This exercise calls for the data below to be retyped exactly, minus any images.

■ Saved entries
##########
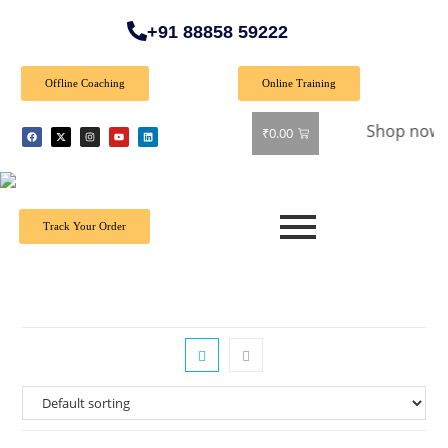
+91 88858 59222
Offline Coaching
Online Training
 Special Offer: Get 40% off on all books! Shop now and grab
₹
0.00
Track Your Order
##########
■ YOUR RESPONSE
+91 88858 59222
Offline Coaching
Online Training
 Special Offer: Get 40% off on all books! Shop now and grab
₹
0.00
Track Your Order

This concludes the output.